An old half done repair of the rim was removed as the cracks in the side were not glued edge-to-edge. A piece of wood from a scrapped guitar was sawn out and fitted in somewhat. It could of course have been made nicer, but the function was the most important thing. The piece was glued in by means of abutment in sheet metal, then a 0,6 mm maple veneer was glued with the grain across the cracks on the inside. The color of the new piece did not match the guitar, but I had to solve it later with stain when painting.

Got loose the neck that was glued with carpentry glue, but not without problems. It turned out that someone had lifted the rosewood cover plate at the end of the neck and pulled in a screw under it. It was not visible from the outside. The first time I came across that solution. Picked off the fretboard without problems and milled in a carbon fiber rod in the usual way. Then glued back the fingerboard on the neck.

The bottom went well to glue back.

The big challenge was to glue the neck. On the one hand, it was mounted obliquely from the beginning, the bridge was not centered on the top and in addition it was turned to the wrong way with a shorter string on the thick E side instead of the other way around for the intonation. The bridge was glued back centered and straight, and I had to adjust the neck attachment accordingly.

Only when I started to do the neck reset did I notice that the original fretboard was bent like a banana on the bass side. I have never seen anything like it. The edge protruded 3 mm more in the middle! The other edge was almost straight, when I fitted the neck it was just possible to get both E/e strings to lie over all the frets. It also turned out that the fretboard was about 1 mm higher in the middle and not flat, so I had to grind down the middle of the fretboard on the top. The board also had a radius of 14. On an GammelGura I had sanded the neck straight on the bass-side and mounted a new fretboard :-)

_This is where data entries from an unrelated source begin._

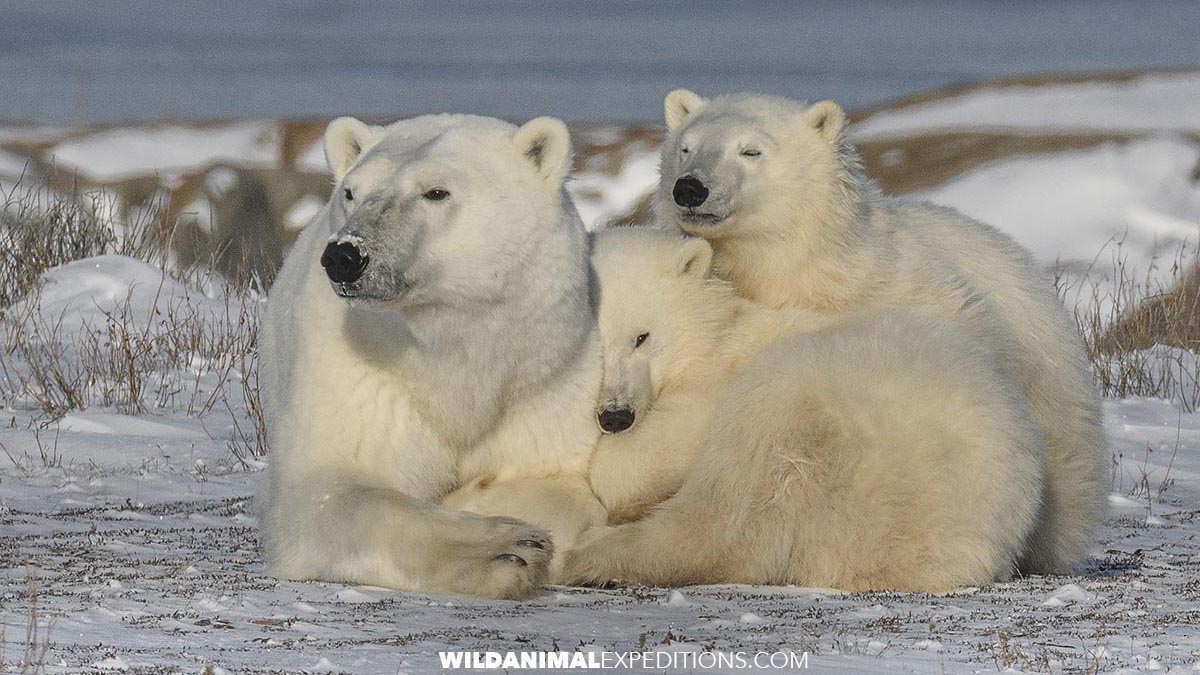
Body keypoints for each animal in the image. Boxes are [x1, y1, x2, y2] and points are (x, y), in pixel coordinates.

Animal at [258, 113, 605, 599]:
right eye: (351, 192)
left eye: (436, 192)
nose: (345, 255)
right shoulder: (358, 376)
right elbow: (333, 490)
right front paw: (508, 548)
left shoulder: (547, 376)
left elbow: (566, 487)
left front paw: (475, 497)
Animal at [563, 229, 1045, 592]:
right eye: (590, 347)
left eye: (641, 337)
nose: (615, 416)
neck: (716, 337)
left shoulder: (718, 384)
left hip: (819, 399)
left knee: (727, 515)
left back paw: (588, 553)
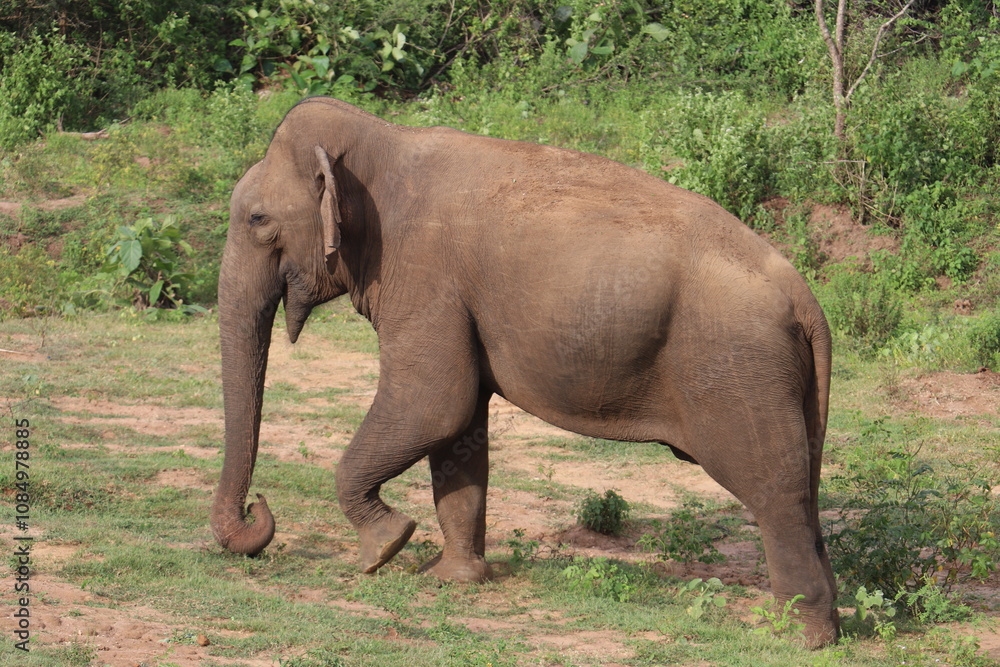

After all the measuring and testing, I actually managed to get the string height at the 12th fret right against the saddle fret, which cannot be adjusted in height like a normal saddle. The intonation was also good on all strings with a straight saddle fret except the thick E string which would have needed about XNUMX-XNUMX mm adjustment backwards on the bridge. Four missing string pins were replaced by old originals. A wood screw was tightened through the neck block into the neck foot as usual.

Without composite saddle, plugs and without thinning the top and bottom, it lacked a bit of force and volume, but it still sounds good if you do not compare with a complete GammelGura. In addition to the K&K mic, it also got a guitar strap knob on the neck foot, but the bridge, fretboard, frets, tuning screws, nut and most of the braces was original.

3 Comments

  1. Hello!
    Fun to read your comments and to see the pictures.
    I had hoped to see how a renovation goes, with Björn, but this was at least as interesting!
    It's fun that you could use the team notes I made, then I got to be part of a small corner of the renovation of Grandma's guitar!

    Thank you Roger for bringing the guitar back to life!